To efficiently process large documents, we split them into manageable chunks:

In [None]:
from langchain_text_splitters import RecursiveCharacterTextSplitter

text_splitter = RecursiveCharacterTextSplitter(chunk_size=1000, chunk_overlap=200)
documents = text_splitter.split_documents(document)

**Creating a Vector Store**

We then create vector embeddings for the document chunks:

In [None]:
from langchain_openai import OpenAIEmbeddings
from langchain_community.vectorstores import FAISS

embeddings = OpenAIEmbeddings()
vectorstore = FAISS.from_documents(documents, embeddings)

**Implementing a Retriever**

A retriever fetches relevant document chunks based on a user query:

In [None]:
retriever = vectorstore.as_retriever()

**Creating the Retrieval Chain**

We integrate the retriever into our chain:

In [None]:
from langchain.chains import create_retrieval_chain

retrieval_chain = create_retrieval_chain(retriever, chain)

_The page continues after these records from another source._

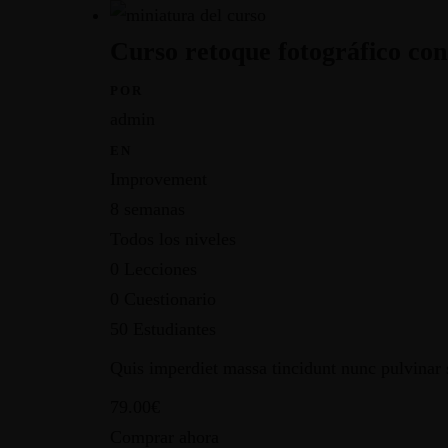
Curso retoque fotográfico co
POR
admin
EN
Improvement
8 semanas
Todos los niveles
0 Lecciones
0 Cuestionario
50 Estudiantes
Quis imperdiet massa tincidunt nunc pulvinar s
79.00€
Comprar ahora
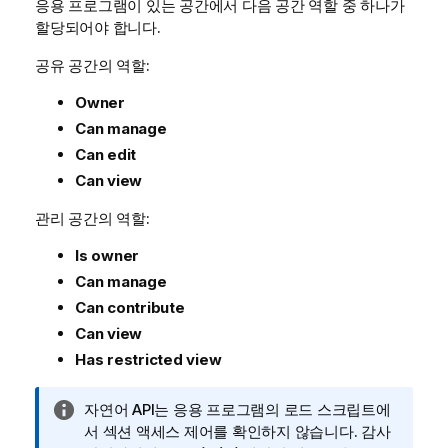
응용 프로그램이 있는 공간에서 다음 공간 역할 중 하나가
할당되어야 합니다.
공유 공간의 역할:
Owner
Can manage
Can edit
Can view
관리 공간의 역할:
Is owner
Can manage
Can contribute
Can view
Has restricted view
정
자연어 API는 응용 프로그램의 로드 스크립트에
보
서 섹션 액세스 제어를 확인하지 않습니다. 감사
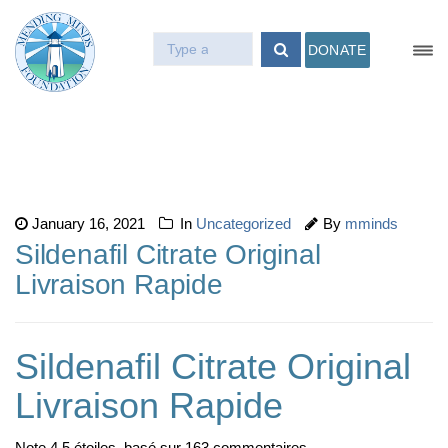
DONATE
January 16, 2021
In
Uncategorized
By
mminds
Sildenafil Citrate Original
Livraison Rapide
Sildenafil Citrate Original
Livraison Rapide
Note
4.5
étoiles, basé sur
163
commentaires.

**Running the RAG Pipeline**

Now, we can input a query and retrieve an answer:

In [None]:
result = retrieval_chain.invoke({"input": "Note that ChatModels receive message objects as input"})
print(result['answer'])

**Conclusion**

By implementing this RAG-based system, we enhance the response quality of LLMs by integrating document retrieval with generative AI. This approach is particularly useful for applications that require accurate, context-aware responses, such as customer support chatbots, research assistants, and AI-driven search engines.